Internet Learning Volume 4, Number 1, Spring 2015 | Page 119
Internet Learning Journal – Volume 4, Issue 1 – Spring 2015
The third research question involved the specific term immediacy: How many
instances of the word immediacy appear in each of the online teaching textbooks, and which
broad or minor immediacy terms feature most prominently in the first four chapters? Not a
single instance of immediacy appears in the textbook sample. The terms interaction, time,
and collaboration are the most popular within any single book at 59, 58, and 38 instances
respectively. The terms interaction and collaboration were categorized as low-broad
nomenclature, meaning these terms are more closely related to the minor immediacy
category, unlike the immediacy terms feelings and closeness located in the broad
terminology scale category.
The fourth research question appeared as follows: How prominent is teacher
immediacy terminology in chapter titles? Of the 163 possible first four chapter title headings
available, only 10 titles include a low-broad immediacy term, collaboration.
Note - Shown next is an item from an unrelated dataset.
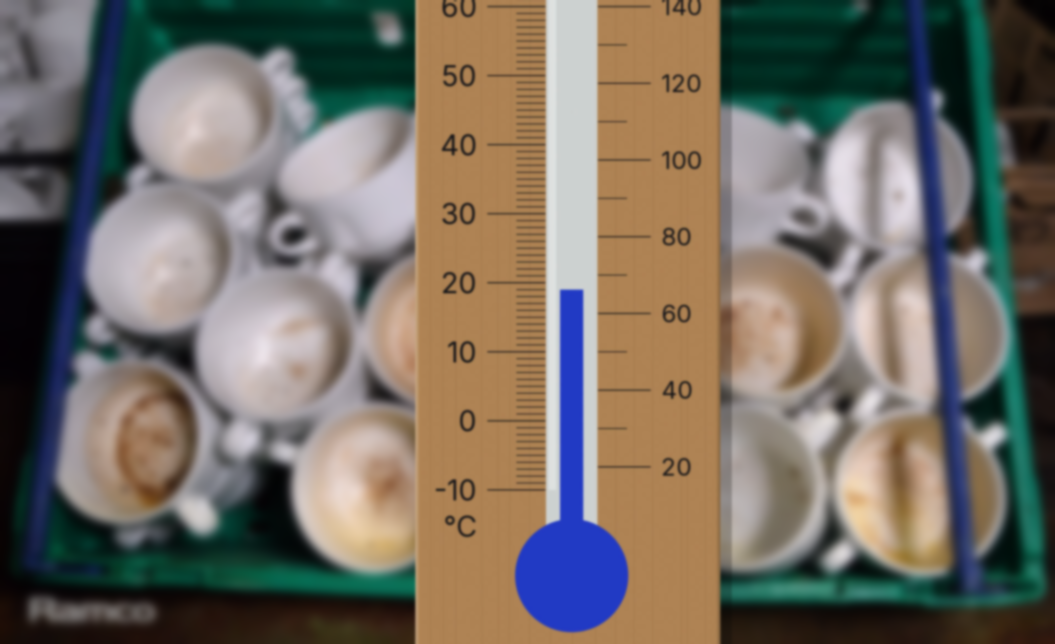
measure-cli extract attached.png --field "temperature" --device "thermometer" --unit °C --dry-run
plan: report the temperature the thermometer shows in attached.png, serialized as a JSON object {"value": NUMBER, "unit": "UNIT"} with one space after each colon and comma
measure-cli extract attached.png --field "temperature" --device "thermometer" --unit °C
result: {"value": 19, "unit": "°C"}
One chapter
title includes a high-broad immediacy categorical term, thoughts. Regardless of the location
of the terminology in the first four chapter titles, only 18 instances of immediacy
nomenclature appear. In sum, only approximately 10% of all terms in chapter headings
relate to immediacy; thus, immediacy nomenclature is not prominent or consistent from one
textbook to another.
The results appear similar to the results of the study of higher education introductory
psychology textbooks by Griggs et al. (2004): Textbooks tend to reflect an idiosyncratic
rather than homogeneous approach. However, the test for online education textbooks was
only relative to immediacy scholars, not scholarship in general. Similar to the introductory
psychology textbook sample, online education textbooks reflect little agreement on
terminology in chapter titles or chapter locations.
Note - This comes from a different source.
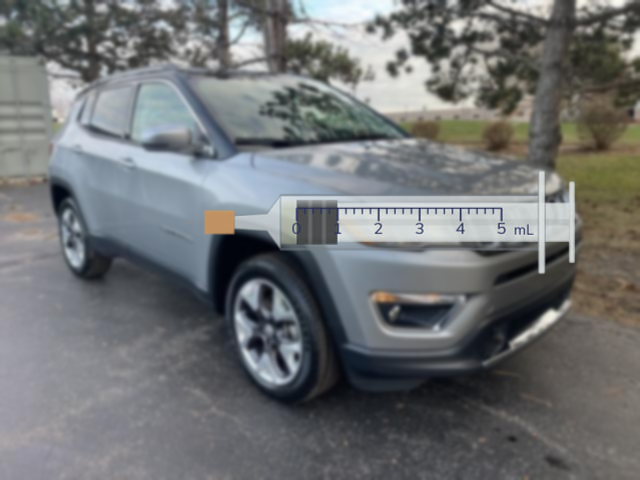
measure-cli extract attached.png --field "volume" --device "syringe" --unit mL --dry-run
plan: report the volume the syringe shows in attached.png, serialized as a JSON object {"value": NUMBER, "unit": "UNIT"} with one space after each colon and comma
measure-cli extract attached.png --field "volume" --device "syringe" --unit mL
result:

The results of the study indicate for online instructors textbooks do not necessarily
expose practitioners to the best practice of immediacy as scholars defined the term.
Authorship scholars claim that textbook content is selected depending on the grounding of
the author’s school of thought. Three schools of thought have been identified.
First, DeGroot and Marshak (1978) claimed, “textbooks are written, for the most
part, by academicians without too much practical experience and are frequently based on
rehashes of other texts before them by like professors” (p. 17). Second, Baker (1986)
includes describing “the textbook, its authorship, and its evaluation as combining the
structural aspects of teaching, research, and publication” (as cited in Arnold, 1993, p. 42).
Third, Coppola et al. (2002) maintained, “Instructors tend to get their training on the job” (p.
186). The results of this study were only guided by Arnold’s school of textbook
development thought--that of a homogeneous approach. The study was not designed to test
or examine the personal experience of the authors.